Called the GammaLoc System, the device is an accessory to Dilon's Gamma Camera 6800 and helps doctors calculate lesion location and depth for automated needle biopsies. It uses what Newport News, Va.-based Dilon has dubbed a CorreLocator paddle and a StereoView imaging collimator to perform a procedure similar to stereotactic X-ray biopsy, giving 20-degree stereo views of both the right and left sides of the breast.

BREAST SPECIFIC GAMMA IMAGING

Breast specific gamma imaging is a nuclear medicine technique that uses a compound made from the isotope technetium known as Tc-Sestamibi to illuminate tumors in the breast.

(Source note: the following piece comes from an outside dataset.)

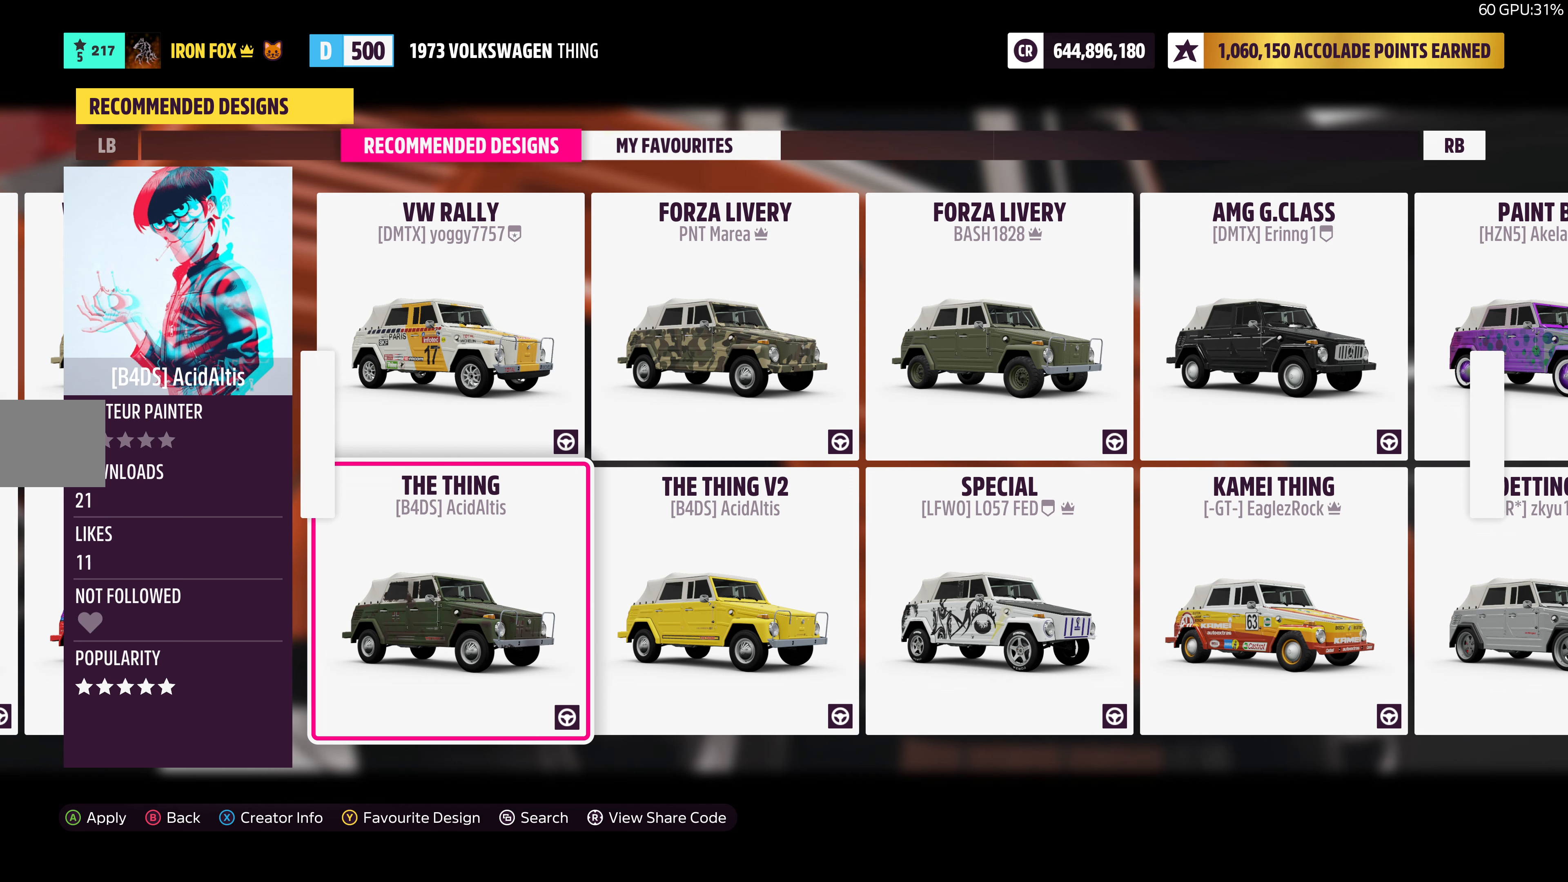
{"buttons": [], "left_stick": "center", "right_stick": "center", "events": []}
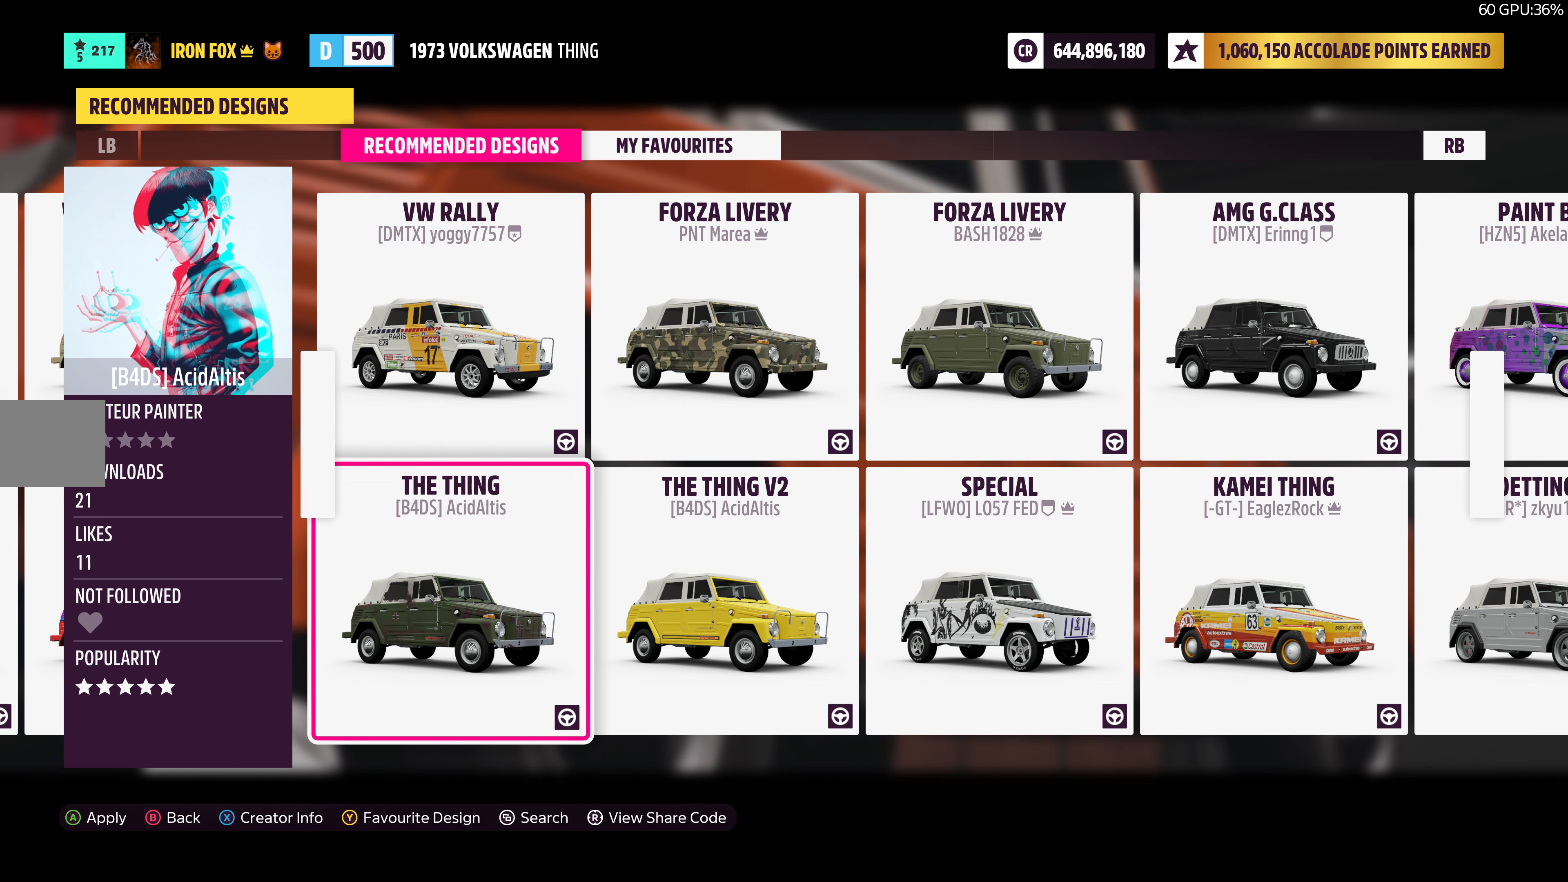
{"buttons": [], "left_stick": "center", "right_stick": "center", "events": [[200, "DPAD_RIGHT", "down"], [334, "DPAD_RIGHT", "up"]]}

Nancy Morter, a spokeswoman for Dilon, says independent studies suggest that BSGI, when used as a pre-surgery planning tool, can detect 10 percent more cancerous lesions than mammography or ultrasound alone.

"This test, BSGI, is generally more sensitive and specific than ultrasound, and will often pick things up not found in other modalities," she tells DOTmed News.

What's more, Morter says Dilon's system, although designed with the breast in mind, can also be used for thyroid and parathyroid molecular imaging exams -- procedures which also use Tc-Sestamibi to light up tumors.

Four GammaLoc Systems have already been sold in the last couple of weeks, according to Dilon. "We're going into breast imaging centers and hospitals in the first quarter of the year," Morter says.